EXERCISE BRIEF: Return all lines in the data where the string "file" can be found.

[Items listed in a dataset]
__________________________________________________

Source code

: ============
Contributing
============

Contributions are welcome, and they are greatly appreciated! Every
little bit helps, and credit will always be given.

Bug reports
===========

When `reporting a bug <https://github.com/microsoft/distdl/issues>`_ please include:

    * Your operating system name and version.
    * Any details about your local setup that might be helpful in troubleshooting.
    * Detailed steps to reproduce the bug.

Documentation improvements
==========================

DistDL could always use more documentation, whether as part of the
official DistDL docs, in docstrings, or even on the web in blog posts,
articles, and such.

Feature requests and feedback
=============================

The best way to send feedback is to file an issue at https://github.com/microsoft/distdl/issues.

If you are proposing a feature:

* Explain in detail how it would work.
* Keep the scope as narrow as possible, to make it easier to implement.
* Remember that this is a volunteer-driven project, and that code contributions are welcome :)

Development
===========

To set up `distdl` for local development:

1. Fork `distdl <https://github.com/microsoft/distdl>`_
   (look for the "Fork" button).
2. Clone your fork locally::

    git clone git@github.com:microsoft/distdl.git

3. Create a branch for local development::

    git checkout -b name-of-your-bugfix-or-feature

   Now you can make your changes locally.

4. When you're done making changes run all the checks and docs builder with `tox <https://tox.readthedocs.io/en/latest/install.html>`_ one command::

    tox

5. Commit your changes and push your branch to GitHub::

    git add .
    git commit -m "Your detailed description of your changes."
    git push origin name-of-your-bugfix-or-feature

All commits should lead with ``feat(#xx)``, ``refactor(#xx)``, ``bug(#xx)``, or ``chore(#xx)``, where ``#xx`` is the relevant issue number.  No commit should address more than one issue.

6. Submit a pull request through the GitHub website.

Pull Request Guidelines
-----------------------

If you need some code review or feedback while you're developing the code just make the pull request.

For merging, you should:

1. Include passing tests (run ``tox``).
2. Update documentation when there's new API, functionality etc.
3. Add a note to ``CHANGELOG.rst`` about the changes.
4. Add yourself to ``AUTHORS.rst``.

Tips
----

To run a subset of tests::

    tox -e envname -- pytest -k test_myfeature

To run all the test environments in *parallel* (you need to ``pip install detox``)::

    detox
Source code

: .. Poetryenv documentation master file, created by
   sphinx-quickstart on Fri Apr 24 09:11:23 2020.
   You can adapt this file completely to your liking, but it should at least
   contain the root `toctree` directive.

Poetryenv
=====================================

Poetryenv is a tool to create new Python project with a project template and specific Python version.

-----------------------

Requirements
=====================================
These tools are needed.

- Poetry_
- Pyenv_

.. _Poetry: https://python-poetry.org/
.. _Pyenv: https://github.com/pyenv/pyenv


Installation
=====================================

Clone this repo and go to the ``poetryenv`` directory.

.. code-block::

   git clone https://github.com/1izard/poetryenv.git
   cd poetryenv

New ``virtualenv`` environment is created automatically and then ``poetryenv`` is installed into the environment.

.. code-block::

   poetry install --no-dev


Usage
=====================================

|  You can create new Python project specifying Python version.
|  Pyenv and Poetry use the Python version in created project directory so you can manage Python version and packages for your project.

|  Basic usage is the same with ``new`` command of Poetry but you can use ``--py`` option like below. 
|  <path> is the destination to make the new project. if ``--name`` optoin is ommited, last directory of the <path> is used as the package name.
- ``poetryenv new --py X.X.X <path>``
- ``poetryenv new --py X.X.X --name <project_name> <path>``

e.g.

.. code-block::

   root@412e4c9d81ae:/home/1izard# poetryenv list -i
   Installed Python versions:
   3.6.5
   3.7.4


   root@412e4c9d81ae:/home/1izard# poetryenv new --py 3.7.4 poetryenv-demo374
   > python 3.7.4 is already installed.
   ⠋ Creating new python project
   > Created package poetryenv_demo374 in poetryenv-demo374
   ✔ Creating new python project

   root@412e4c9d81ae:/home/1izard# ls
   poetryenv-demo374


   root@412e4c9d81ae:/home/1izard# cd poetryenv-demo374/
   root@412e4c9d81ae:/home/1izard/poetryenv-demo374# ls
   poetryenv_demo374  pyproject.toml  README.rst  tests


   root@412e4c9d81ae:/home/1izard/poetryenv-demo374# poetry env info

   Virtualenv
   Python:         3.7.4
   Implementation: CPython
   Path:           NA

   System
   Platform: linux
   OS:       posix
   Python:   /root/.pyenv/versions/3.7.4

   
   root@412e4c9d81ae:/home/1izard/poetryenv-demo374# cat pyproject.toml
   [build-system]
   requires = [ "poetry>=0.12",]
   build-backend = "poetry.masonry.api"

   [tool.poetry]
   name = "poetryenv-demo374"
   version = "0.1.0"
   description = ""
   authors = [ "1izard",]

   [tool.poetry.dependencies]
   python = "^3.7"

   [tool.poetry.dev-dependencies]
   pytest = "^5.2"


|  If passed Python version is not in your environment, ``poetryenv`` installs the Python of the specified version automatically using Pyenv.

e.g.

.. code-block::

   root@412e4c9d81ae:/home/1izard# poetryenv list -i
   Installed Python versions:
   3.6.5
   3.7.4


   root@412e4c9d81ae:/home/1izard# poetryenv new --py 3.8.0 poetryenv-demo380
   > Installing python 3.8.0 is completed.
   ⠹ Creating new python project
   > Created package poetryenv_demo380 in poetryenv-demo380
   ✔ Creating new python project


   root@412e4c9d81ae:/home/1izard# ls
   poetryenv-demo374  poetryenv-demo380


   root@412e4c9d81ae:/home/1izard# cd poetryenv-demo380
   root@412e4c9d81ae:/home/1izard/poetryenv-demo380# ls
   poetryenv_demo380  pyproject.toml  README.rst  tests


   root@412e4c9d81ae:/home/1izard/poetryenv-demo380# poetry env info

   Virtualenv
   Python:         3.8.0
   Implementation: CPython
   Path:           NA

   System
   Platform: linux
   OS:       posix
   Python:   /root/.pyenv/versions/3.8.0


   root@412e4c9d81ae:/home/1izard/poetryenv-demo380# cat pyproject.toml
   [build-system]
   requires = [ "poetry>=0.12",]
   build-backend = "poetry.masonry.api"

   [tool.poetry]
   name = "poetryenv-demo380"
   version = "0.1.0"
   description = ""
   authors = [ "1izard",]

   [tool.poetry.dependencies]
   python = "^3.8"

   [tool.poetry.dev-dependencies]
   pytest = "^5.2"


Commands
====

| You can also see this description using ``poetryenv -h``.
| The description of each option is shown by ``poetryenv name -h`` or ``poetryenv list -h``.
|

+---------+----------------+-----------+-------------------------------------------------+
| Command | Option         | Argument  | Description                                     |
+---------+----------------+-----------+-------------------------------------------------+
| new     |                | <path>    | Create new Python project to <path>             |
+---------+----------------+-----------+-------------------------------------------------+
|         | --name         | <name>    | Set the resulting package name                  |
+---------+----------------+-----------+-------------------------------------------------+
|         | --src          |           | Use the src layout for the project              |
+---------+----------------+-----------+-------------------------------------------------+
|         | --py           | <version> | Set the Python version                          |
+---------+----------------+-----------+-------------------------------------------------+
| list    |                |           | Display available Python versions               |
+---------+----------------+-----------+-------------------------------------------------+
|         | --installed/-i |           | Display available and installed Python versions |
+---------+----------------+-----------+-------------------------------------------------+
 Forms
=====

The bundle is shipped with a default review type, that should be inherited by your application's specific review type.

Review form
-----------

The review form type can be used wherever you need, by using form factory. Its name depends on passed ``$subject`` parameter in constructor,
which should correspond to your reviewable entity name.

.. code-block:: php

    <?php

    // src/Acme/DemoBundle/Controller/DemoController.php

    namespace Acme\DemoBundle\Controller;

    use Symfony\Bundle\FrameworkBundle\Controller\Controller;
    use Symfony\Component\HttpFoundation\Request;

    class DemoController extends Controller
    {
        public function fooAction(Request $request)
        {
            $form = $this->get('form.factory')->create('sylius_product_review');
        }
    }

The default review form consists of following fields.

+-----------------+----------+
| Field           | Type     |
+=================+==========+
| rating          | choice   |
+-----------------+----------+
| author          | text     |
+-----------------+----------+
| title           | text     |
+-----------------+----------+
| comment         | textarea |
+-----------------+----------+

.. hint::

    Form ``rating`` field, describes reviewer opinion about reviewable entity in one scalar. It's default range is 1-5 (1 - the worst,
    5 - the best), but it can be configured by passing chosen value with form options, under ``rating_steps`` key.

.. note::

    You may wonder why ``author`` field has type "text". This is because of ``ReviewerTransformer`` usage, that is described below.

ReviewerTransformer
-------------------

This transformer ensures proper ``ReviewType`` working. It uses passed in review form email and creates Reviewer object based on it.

__________________________________________________

ANSWER SPACE:
The best way to send feedback is to file an issue at https://github.com/microsoft/distdl/issues.
: .. Poetryenv documentation master file, created by
   You can adapt this file completely to your liking, but it should at least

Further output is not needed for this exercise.